--- START ---

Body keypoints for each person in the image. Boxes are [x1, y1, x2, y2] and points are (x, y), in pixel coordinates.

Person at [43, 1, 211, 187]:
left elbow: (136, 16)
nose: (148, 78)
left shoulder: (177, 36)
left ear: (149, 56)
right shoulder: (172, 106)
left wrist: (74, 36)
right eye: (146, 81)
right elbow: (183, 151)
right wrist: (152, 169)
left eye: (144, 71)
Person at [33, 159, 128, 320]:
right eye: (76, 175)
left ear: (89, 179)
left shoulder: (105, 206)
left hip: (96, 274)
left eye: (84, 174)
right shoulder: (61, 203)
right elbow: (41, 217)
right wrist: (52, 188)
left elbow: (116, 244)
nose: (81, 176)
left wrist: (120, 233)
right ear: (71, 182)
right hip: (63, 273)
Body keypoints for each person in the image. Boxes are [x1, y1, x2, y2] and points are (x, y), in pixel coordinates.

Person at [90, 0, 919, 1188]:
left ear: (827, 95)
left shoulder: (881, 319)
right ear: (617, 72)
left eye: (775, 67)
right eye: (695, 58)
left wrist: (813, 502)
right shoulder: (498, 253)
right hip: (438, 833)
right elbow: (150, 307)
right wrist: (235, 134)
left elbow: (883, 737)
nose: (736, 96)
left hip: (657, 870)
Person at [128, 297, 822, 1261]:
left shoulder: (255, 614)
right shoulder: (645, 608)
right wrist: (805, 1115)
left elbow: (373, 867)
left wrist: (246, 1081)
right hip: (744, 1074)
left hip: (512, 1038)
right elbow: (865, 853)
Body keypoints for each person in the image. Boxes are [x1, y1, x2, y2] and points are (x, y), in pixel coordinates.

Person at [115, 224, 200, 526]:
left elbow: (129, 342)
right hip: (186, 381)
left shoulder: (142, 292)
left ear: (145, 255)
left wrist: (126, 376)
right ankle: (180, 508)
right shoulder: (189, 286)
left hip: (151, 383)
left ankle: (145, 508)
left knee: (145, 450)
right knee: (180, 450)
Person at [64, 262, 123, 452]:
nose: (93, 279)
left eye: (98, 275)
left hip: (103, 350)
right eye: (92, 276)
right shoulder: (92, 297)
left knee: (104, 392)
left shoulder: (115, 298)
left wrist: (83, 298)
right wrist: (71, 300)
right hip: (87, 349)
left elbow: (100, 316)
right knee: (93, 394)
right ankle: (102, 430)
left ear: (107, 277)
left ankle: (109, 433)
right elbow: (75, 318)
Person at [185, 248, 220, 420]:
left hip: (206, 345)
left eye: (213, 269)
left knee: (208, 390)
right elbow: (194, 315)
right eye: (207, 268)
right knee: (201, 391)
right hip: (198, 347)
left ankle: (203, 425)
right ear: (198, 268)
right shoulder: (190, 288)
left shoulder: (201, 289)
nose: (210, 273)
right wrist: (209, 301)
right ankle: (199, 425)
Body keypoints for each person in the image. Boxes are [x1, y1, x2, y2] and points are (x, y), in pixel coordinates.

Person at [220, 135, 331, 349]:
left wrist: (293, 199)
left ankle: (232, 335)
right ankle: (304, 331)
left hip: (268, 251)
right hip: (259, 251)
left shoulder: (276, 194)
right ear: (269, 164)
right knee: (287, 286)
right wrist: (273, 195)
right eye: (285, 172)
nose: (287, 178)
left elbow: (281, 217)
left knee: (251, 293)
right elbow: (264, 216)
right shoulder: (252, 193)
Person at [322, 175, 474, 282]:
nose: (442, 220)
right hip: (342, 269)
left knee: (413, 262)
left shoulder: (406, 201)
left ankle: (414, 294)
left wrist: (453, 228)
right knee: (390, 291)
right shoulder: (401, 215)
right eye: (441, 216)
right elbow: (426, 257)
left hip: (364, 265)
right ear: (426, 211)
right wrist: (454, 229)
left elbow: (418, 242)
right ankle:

--- END ---

*Exercise requirements:*
Keeping each word as given, write out the material above.

*Result of the exercise:*
Body keypoints for each person in the image. Boxes are [x1, y1, x2, y2] and points are (x, y), in pixel coordinates.

Person at [43, 1, 211, 187]:
left elbow: (136, 16)
nose: (148, 78)
left shoulder: (177, 36)
left ear: (149, 56)
right shoulder: (172, 106)
left wrist: (74, 36)
right eye: (146, 81)
right elbow: (183, 151)
right wrist: (152, 169)
left eye: (144, 71)
Person at [33, 159, 128, 320]:
right eye: (76, 175)
left ear: (89, 179)
left shoulder: (105, 206)
left hip: (96, 274)
left eye: (84, 174)
right shoulder: (61, 203)
right elbow: (41, 217)
right wrist: (52, 188)
left elbow: (116, 244)
nose: (81, 176)
left wrist: (120, 233)
right ear: (71, 182)
right hip: (63, 273)
Body keypoints for each person in the image. Boxes are [x1, y1, x2, y2] and points are (x, y), in pixel coordinates.

Person at [90, 0, 919, 1188]:
left ear: (827, 95)
left shoulder: (881, 319)
right ear: (617, 72)
left eye: (775, 67)
right eye: (695, 58)
left wrist: (813, 502)
right shoulder: (498, 253)
right hip: (438, 833)
right elbow: (150, 307)
right wrist: (235, 134)
left elbow: (883, 737)
nose: (736, 96)
left hip: (657, 870)
Person at [128, 297, 822, 1261]:
left shoulder: (255, 614)
right shoulder: (645, 608)
right wrist: (805, 1115)
left elbow: (373, 867)
left wrist: (246, 1081)
right hip: (744, 1074)
left hip: (512, 1038)
right elbow: (865, 853)
Body keypoints for each person in the image. Boxes are [x1, y1, x2, y2] and points are (x, y), in pixel coordinates.

Person at [115, 224, 200, 526]:
left elbow: (129, 342)
right hip: (186, 381)
left shoulder: (142, 292)
left ear: (145, 255)
left wrist: (126, 376)
right ankle: (180, 508)
right shoulder: (189, 286)
left hip: (151, 383)
left ankle: (145, 508)
left knee: (145, 450)
right knee: (180, 450)
Person at [64, 262, 123, 452]:
nose: (93, 279)
left eye: (98, 275)
left hip: (103, 350)
right eye: (92, 276)
right shoulder: (92, 297)
left knee: (104, 392)
left shoulder: (115, 298)
left wrist: (83, 298)
right wrist: (71, 300)
right hip: (87, 349)
left elbow: (100, 316)
right knee: (93, 394)
right ankle: (102, 430)
left ear: (107, 277)
left ankle: (109, 433)
right elbow: (75, 318)
Person at [185, 248, 220, 420]:
left hip: (206, 345)
left eye: (213, 269)
left knee: (208, 390)
right elbow: (194, 315)
right eye: (207, 268)
right knee: (201, 391)
right hip: (198, 347)
left ankle: (203, 425)
right ear: (198, 268)
right shoulder: (190, 288)
left shoulder: (201, 289)
nose: (210, 273)
right wrist: (209, 301)
right ankle: (199, 425)
Body keypoints for each person in the image. Boxes are [x1, y1, x2, y2] and points are (x, y), in pixel coordinates.

Person at [220, 135, 331, 349]:
left wrist: (293, 199)
left ankle: (232, 335)
right ankle: (304, 331)
left hip: (268, 251)
right hip: (259, 251)
left shoulder: (276, 194)
right ear: (269, 164)
right knee: (287, 286)
right wrist: (273, 195)
right eye: (285, 172)
nose: (287, 178)
left elbow: (281, 217)
left knee: (251, 293)
right elbow: (264, 216)
right shoulder: (252, 193)
Person at [322, 175, 474, 282]:
nose: (442, 220)
right hip: (342, 269)
left knee: (413, 262)
left shoulder: (406, 201)
left ankle: (414, 294)
left wrist: (453, 228)
right knee: (390, 291)
right shoulder: (401, 215)
right eye: (441, 216)
right elbow: (426, 257)
left hip: (364, 265)
right ear: (426, 211)
right wrist: (454, 229)
left elbow: (418, 242)
right ankle:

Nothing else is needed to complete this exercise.